Tarefas a cumprir.
A: Segundo o texto sobre a questão agrária, em que ano foi criado o Programa Terra Legal?
B: Reescreva em forma de lista, mais curta, o parágrafo do texto sobre a questão agrária que começa com "Desde 2010, o contexto", mantendo seus fatos principais.
C: Copie do texto sobre a questão agrária o trecho que vai de "Quando a mercantilização" até "insere se complexificou.", inclusive.

Trecho do texto.
□ □ □ □ □
Quando a mercantilização da terra é
priorizada em detrimento da reforma agrária
Desde 2010, o contexto
no qual a questão agrária se insere se complexificou.
Na tentativa de
conciliar demandas dos distintos setores agrários, o primeiro governo Lula, ao
passo que colocou em prática políticas de reforma agrária e desenvolvimento
rural voltadas à pequena produção familiar, destinou um enorme esforço estatal
para criar condições para a expansão e fortalecimento do agronegócio
primário-exportador. De fato, a primeira década dos anos 2000 registrou um dos
maiores índices de criação de assentamentos de reforma agrária e de políticas
públicas voltadas ao fortalecimento da produção e qualidade de vida dos
assentados e dos agricultores familiares. Ao mesmo tempo, o período foi marcado
pela retomada da especulação fundiária, aumento do preço da terra e
consolidação da financeirização e internacionalização do agronegócio.
Não por acaso, a
partir de 2010, as entidades representativas do agronegócio passaram a
explicitamente atacar os instrumentos e políticas de democratização do acesso à
terra e a demandar políticas de regularização fundiária e ambiental que
validassem ocupações ilegais de terras públicas e áreas desmatadas ilegalmente.
Na esteira desse processo, em 2009, foi criado o Programa Terra Legal (Lei nº
11.952) com o intuito de acelerar o processo de regularização fundiária de
terras públicas federais que tenham sido ocupadas na Amazônia Legal antes de
dezembro de 2004. Em 2012, já sob o governo Dilma, o Código Florestal foi
alterado a fim de reduzir as regras de proteção socioambiental a que estão
submetidos os imóveis rurais e regularizar áreas desmatadas ilegalmente. Ambas
as iniciativas, ao criarem condições para privatização de terras públicas e
regularização ambiental de áreas desmatadas, visavam atender às exigências de
um mercado cada vez mais ávido por um acesso estável e legal à terra e bens
naturais.
Desde então, se
intensificam as tentativas de liberar terras públicas ao mercado. Isso porque,
a histórica ausência de uma política efetiva de reforma agrária e ordenamento
territorial faz com que o país ainda possua milhares de hectares de terras
devolutas – terras presumidamente públicas, embora seus limites exatos e
localização ainda não sejam conhecidos pelo poder público. Estima-se que pelo
menos 17% do território brasileiro têm domínio ou propriedade desconhecidos
pelo Estado. O fato de serem devolutas não significa que essas terras estejam
vazias. A maior parte delas tem sido historicamente ocupada por
agricultores(as) familiares e povos e comunidades tradicionais, excluídos do
acesso estável à terra, e são pressionadas permanentemente pela grilagem de
terras públicas, geralmente acompanhada de desmatamento, fraude de documentos e
violência contra as comunidades que tradicionalmente as ocupam.
□ □ □ □ □
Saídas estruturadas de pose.
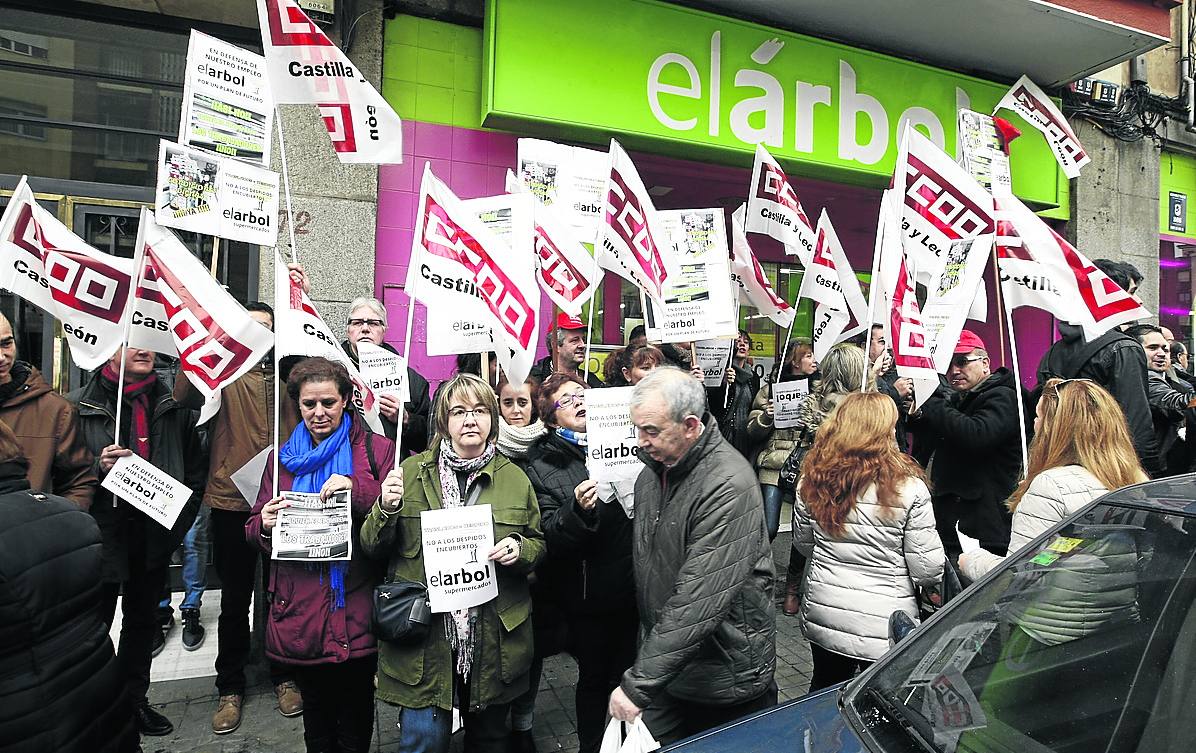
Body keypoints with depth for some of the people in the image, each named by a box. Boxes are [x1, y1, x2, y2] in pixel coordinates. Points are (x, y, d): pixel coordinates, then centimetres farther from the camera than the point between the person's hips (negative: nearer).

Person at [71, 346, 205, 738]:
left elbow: (196, 467, 7)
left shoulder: (173, 405, 3)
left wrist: (180, 521, 2)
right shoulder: (78, 405, -6)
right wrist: (98, 467, -24)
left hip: (154, 538, 4)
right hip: (101, 538, -3)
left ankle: (134, 700, 34)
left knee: (143, 622, 17)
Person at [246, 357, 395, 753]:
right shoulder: (283, 458, 10)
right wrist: (265, 526, -10)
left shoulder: (377, 450, -1)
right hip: (300, 615, 3)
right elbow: (255, 530, 13)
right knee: (316, 719, 18)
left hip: (356, 613, -3)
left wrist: (357, 490, -23)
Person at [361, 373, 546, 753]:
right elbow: (372, 547, 2)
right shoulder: (412, 471, -1)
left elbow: (539, 545, 12)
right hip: (425, 633, -2)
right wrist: (386, 509, -18)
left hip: (494, 635, 2)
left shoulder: (515, 478, 3)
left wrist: (519, 549, -11)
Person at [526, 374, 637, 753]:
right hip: (587, 597, -2)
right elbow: (548, 539, -12)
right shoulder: (541, 468, -4)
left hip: (632, 586, 2)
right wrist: (578, 509, -29)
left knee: (627, 673, 15)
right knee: (594, 677, 14)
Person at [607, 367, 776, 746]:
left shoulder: (729, 486, -26)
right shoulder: (654, 467, 1)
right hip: (665, 664, 7)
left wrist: (638, 683, -28)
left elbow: (699, 601, -30)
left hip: (727, 673, -7)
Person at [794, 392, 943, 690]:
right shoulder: (909, 487, -18)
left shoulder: (813, 480, -9)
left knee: (824, 696, 24)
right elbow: (928, 570, -13)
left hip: (822, 618, 3)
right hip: (884, 629, -2)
□ □ □ □ □
Respostas dadas.
A: Em 2009.

B:
- Desde 2010, o contexto da questão agrária ficou mais complexo.
- O primeiro governo Lula tentou conciliar as demandas dos diferentes setores agrários.
- O governo pôs em prática políticas de reforma agrária e de desenvolvimento rural voltadas à pequena produção familiar.
- Ao mesmo tempo, dedicou grande esforço estatal à expansão e ao fortalecimento do agronegócio primário-exportador.
- Nos anos 2000, o país registrou um dos maiores índices de criação de assentamentos e de políticas públicas para assentados e agricultores familiares.
- O mesmo período teve a retomada da especulação fundiária, a alta do preço da terra e a consolidação da financeirização e internacionalização do agronegócio.

C:
Quando a mercantilização da terra é
priorizada em detrimento da reforma agrária
Desde 2010, o contexto
no qual a questão agrária se insere se complexificou.